● **To do**
Rewrite the rows from the start through the line containing "Av. Juscelino Kubitscheck, 350", swapping "100枚" for "200枚" and leaving everything else unchanged. Omit the pictures.
[Opening Supplied data section]
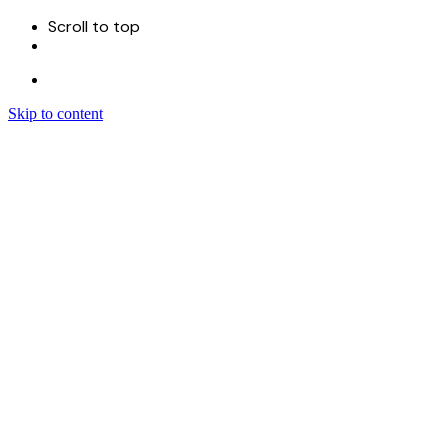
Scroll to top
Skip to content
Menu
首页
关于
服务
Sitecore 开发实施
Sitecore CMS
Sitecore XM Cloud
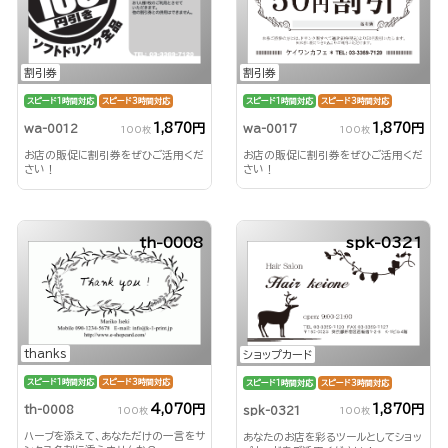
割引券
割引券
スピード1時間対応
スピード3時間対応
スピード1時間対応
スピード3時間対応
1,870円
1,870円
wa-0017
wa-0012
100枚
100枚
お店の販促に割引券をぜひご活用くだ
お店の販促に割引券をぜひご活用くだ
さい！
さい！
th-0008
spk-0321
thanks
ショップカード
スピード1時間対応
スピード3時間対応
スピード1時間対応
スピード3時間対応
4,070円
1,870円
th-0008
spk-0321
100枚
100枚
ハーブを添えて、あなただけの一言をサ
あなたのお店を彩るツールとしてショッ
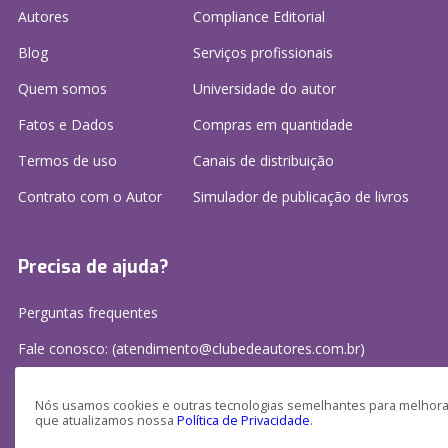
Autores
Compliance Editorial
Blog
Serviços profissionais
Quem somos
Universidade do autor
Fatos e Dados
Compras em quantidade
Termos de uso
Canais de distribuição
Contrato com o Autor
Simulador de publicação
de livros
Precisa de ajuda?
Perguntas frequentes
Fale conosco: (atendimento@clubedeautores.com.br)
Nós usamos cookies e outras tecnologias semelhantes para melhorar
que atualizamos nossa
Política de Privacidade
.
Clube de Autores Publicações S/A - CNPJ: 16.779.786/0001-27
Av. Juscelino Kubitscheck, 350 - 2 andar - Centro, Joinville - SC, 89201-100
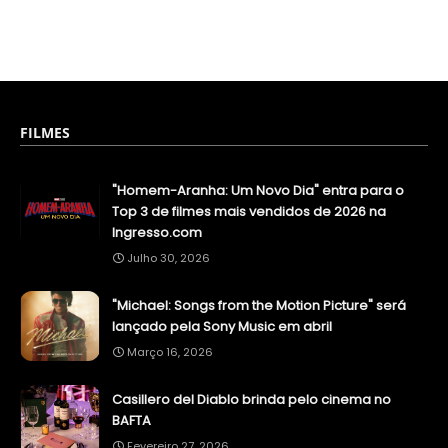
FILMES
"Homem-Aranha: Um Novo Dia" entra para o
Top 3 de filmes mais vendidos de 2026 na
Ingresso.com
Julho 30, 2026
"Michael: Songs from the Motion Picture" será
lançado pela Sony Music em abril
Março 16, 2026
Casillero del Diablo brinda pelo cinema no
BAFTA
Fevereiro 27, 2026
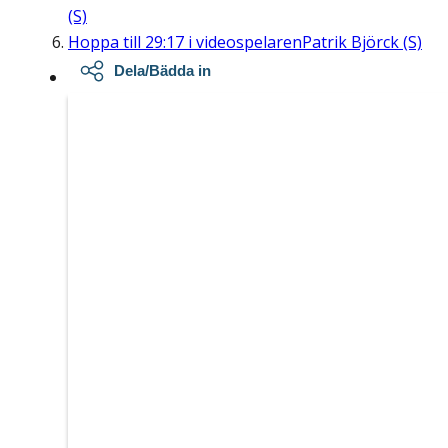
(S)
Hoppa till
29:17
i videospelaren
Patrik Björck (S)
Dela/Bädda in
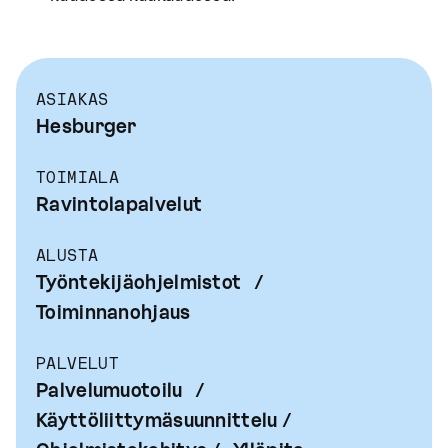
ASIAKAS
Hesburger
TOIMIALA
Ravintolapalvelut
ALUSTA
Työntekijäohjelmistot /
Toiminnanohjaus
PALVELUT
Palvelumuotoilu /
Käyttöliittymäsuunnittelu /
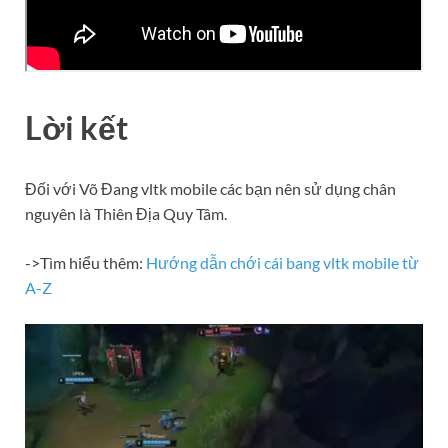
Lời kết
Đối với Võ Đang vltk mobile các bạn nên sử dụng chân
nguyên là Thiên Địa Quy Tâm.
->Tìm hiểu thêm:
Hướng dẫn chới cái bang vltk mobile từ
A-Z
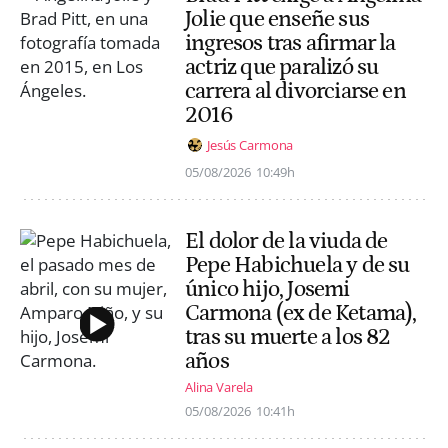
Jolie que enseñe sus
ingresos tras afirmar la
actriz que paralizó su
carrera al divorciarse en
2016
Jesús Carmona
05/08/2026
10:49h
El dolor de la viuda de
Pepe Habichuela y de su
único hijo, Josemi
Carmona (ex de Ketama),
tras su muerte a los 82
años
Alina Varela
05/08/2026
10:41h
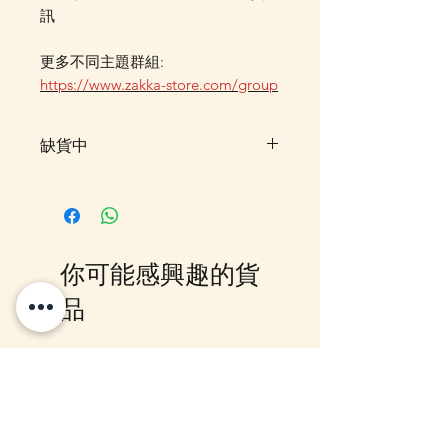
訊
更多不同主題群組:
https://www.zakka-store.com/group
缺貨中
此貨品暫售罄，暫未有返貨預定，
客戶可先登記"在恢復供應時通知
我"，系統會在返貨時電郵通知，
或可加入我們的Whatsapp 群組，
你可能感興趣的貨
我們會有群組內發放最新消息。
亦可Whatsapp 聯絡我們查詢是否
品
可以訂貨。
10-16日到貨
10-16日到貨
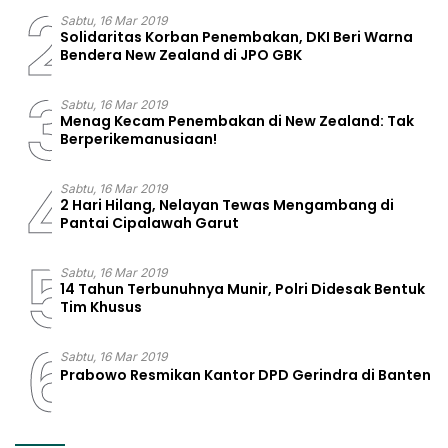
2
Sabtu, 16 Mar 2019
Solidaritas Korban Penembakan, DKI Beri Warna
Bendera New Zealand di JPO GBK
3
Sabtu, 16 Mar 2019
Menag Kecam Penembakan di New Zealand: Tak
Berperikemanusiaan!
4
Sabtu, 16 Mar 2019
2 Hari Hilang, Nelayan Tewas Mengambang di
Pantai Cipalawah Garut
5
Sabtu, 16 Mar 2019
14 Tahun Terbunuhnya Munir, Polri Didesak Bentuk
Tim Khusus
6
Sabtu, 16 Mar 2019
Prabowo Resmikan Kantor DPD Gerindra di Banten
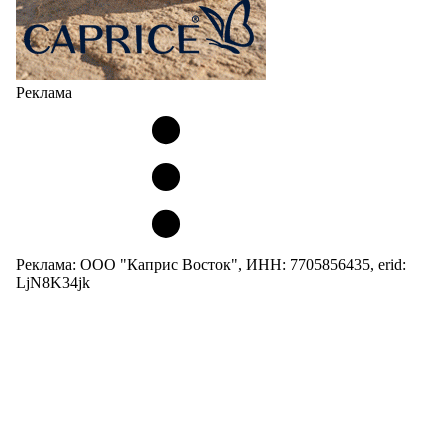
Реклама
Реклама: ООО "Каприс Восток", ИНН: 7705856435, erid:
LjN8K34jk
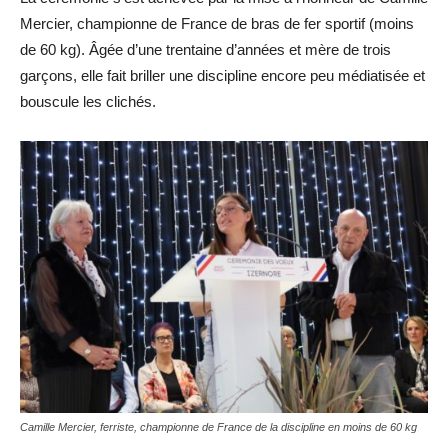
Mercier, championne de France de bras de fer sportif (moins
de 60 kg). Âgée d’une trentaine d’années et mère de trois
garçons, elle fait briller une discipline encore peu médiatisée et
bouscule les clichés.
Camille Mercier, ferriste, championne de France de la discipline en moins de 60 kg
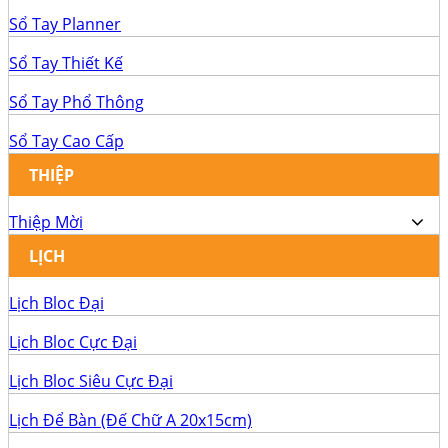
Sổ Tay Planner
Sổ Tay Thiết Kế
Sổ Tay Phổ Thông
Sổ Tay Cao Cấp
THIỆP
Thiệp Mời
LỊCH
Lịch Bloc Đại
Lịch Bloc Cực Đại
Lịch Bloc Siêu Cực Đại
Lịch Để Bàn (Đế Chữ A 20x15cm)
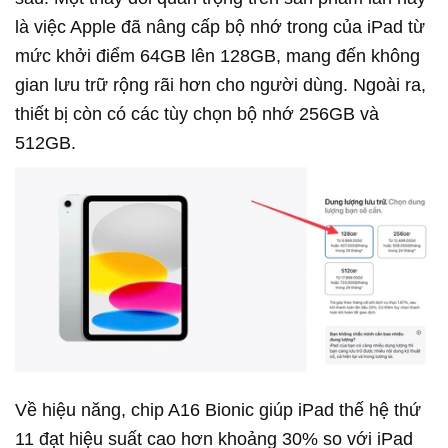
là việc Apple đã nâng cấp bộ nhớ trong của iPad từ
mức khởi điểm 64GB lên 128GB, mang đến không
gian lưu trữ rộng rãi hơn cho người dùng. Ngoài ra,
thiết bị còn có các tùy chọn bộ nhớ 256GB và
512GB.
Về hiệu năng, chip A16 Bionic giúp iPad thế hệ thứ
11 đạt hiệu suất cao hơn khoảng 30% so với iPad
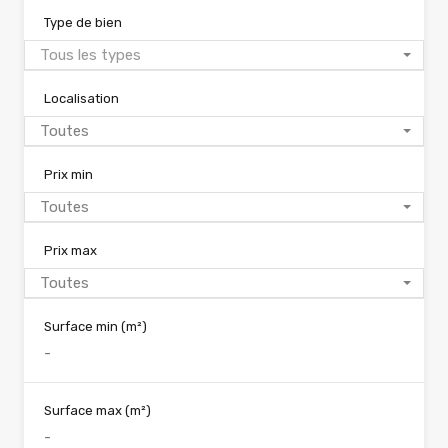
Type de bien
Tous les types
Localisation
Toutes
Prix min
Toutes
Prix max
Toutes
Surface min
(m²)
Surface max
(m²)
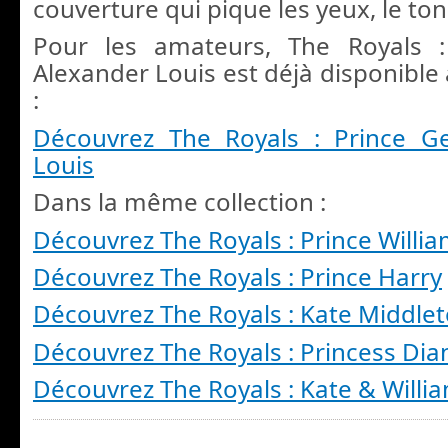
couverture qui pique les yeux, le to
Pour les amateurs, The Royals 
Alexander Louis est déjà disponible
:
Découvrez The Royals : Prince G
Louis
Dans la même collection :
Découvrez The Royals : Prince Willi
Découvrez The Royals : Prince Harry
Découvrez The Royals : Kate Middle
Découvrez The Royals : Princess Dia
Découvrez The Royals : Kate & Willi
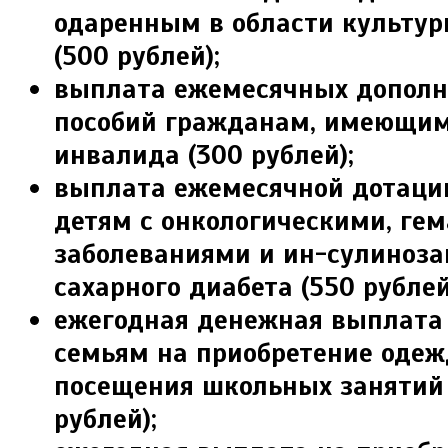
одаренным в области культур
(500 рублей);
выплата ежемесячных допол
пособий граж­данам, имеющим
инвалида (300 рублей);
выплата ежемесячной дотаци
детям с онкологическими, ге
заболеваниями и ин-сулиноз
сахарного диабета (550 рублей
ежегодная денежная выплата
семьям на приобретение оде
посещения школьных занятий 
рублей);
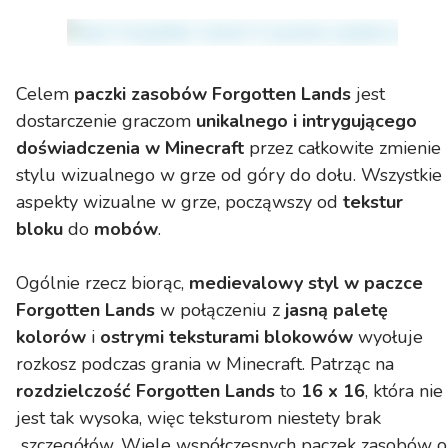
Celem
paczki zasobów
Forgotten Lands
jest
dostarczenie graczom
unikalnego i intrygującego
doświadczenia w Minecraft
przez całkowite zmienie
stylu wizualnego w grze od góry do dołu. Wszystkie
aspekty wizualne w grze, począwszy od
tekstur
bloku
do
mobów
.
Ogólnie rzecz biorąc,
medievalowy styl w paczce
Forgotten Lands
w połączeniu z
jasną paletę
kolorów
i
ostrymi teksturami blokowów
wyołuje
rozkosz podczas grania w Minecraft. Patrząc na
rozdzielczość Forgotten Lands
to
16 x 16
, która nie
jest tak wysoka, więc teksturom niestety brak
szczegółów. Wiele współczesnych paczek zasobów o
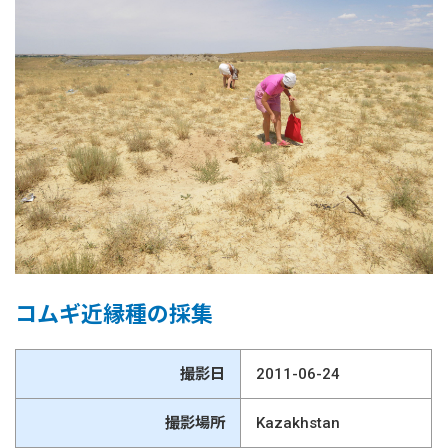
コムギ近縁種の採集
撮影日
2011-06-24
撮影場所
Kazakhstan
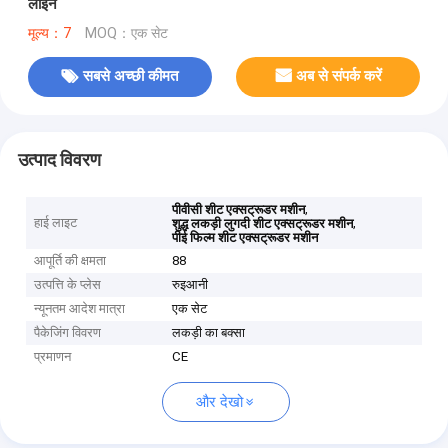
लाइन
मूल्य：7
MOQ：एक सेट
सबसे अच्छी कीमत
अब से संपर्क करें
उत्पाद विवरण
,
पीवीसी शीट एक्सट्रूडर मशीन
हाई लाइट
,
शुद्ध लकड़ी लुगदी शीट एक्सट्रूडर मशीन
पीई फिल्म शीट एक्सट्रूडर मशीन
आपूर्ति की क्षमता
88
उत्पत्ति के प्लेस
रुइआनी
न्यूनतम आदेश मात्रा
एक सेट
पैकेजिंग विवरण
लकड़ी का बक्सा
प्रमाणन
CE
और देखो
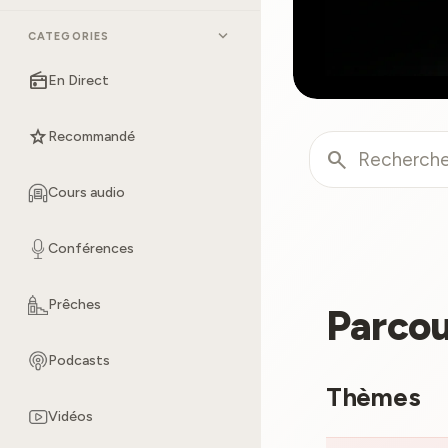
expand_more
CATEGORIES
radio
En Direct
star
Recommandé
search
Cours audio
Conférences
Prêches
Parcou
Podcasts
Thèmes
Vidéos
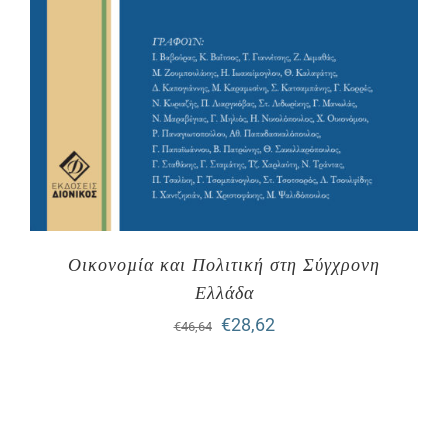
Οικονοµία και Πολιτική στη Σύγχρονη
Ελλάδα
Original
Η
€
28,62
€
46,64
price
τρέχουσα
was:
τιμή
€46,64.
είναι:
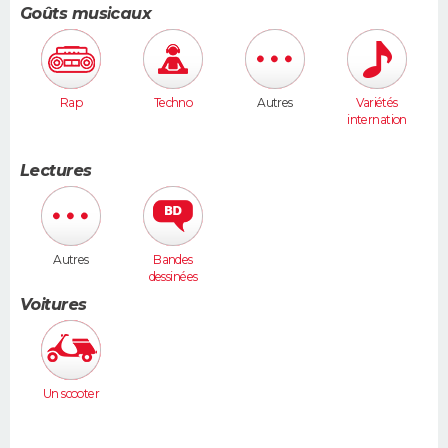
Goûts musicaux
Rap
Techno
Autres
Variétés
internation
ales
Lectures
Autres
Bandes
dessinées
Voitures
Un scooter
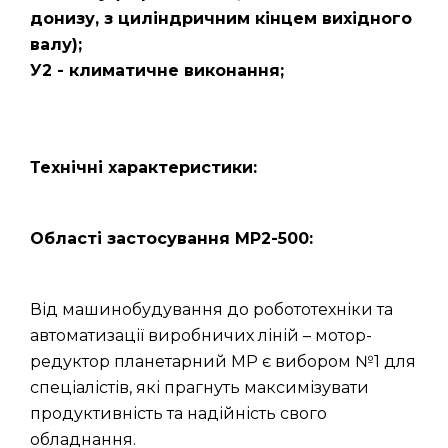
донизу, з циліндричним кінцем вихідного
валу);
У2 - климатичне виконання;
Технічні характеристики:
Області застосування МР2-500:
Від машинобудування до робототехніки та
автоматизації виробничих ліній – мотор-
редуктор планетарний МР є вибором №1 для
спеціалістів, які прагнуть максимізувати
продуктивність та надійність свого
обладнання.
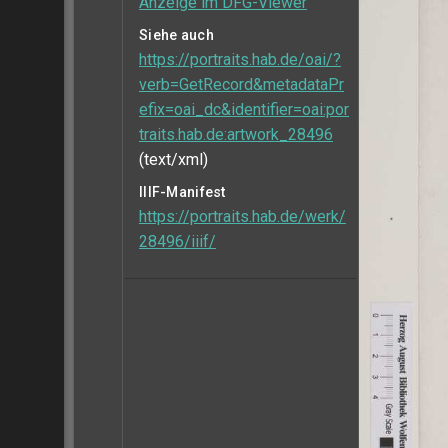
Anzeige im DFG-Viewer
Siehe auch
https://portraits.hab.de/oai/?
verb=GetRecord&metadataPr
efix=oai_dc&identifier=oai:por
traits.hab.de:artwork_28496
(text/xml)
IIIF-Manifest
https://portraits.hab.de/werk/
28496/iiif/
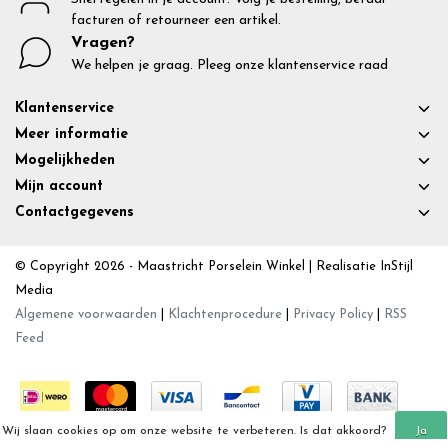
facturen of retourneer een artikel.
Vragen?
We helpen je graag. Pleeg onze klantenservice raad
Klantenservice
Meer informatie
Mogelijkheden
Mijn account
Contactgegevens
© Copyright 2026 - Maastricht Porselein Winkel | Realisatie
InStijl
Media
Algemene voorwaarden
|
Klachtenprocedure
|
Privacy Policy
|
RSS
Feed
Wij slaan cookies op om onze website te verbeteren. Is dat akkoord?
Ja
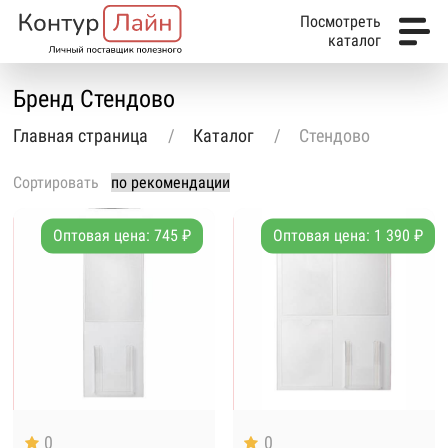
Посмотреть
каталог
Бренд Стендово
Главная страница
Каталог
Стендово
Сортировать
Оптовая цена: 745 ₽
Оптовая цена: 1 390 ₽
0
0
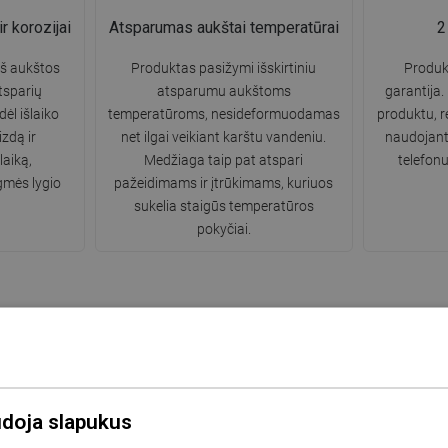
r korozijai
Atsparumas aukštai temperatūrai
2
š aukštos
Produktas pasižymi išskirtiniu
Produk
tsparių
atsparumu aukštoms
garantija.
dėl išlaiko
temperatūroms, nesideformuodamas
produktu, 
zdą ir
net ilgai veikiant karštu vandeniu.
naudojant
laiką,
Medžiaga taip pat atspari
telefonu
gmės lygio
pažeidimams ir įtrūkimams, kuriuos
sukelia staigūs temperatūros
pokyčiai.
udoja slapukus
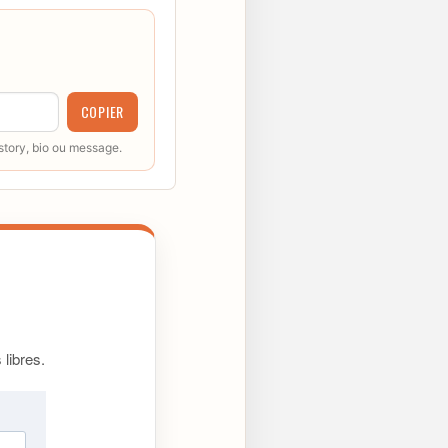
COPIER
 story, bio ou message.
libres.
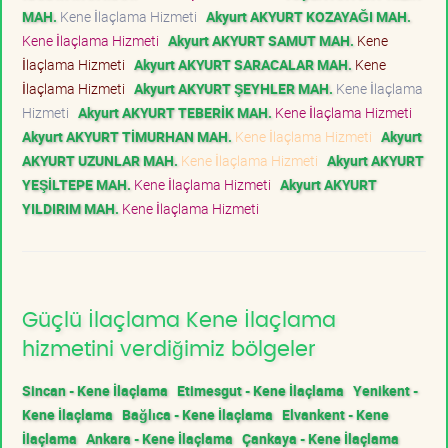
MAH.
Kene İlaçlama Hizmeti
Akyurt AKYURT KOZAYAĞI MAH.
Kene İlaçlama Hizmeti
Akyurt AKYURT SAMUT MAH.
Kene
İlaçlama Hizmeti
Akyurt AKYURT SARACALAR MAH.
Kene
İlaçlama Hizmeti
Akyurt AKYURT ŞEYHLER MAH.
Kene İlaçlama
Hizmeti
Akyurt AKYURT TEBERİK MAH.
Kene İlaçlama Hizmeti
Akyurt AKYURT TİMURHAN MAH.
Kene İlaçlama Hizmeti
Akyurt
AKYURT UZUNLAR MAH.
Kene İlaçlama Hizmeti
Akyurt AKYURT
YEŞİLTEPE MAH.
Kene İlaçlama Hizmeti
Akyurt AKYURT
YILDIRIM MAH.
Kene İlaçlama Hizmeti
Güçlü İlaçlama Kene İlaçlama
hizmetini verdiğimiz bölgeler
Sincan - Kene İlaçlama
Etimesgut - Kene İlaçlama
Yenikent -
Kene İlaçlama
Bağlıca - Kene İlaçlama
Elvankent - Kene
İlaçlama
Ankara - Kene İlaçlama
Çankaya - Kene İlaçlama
[Closing Supplied data section]
● **Answer space**
Scroll to top
Skip to content
Menu
首页
关于
服务
Sitecore 开发实施
Sitecore CMS
Sitecore XM Cloud
割引券
割引券
スピード1時間対応
スピード3時間対応
スピード1時間対応
スピード3時間対応
1,870円
1,870円
wa-0017
wa-0012
200枚
200枚
お店の販促に割引券をぜひご活用くだ
お店の販促に割引券をぜひご活用くだ
さい！
さい！
th-0008
spk-0321
thanks
ショップカード
スピード1時間対応
スピード3時間対応
スピード1時間対応
スピード3時間対応
4,070円
1,870円
th-0008
spk-0321
200枚
200枚
ハーブを添えて、あなただけの一言をサ
あなたのお店を彩るツールとしてショッ
Autores
Compliance Editorial
Blog
Serviços profissionais
Quem somos
Universidade do autor
Fatos e Dados
Compras em quantidade
Termos de uso
Canais de distribuição
Contrato com o Autor
Simulador de publicação
de livros
Precisa de ajuda?
Perguntas frequentes
Fale conosco: (atendimento@clubedeautores.com.br)
Nós usamos cookies e outras tecnologias semelhantes para melhorar
que atualizamos nossa
Política de Privacidade
.
Clube de Autores Publicações S/A - CNPJ: 16.779.786/0001-27
Av. Juscelino Kubitscheck, 350 - 2 andar - Centro, Joinville - SC, 89201-100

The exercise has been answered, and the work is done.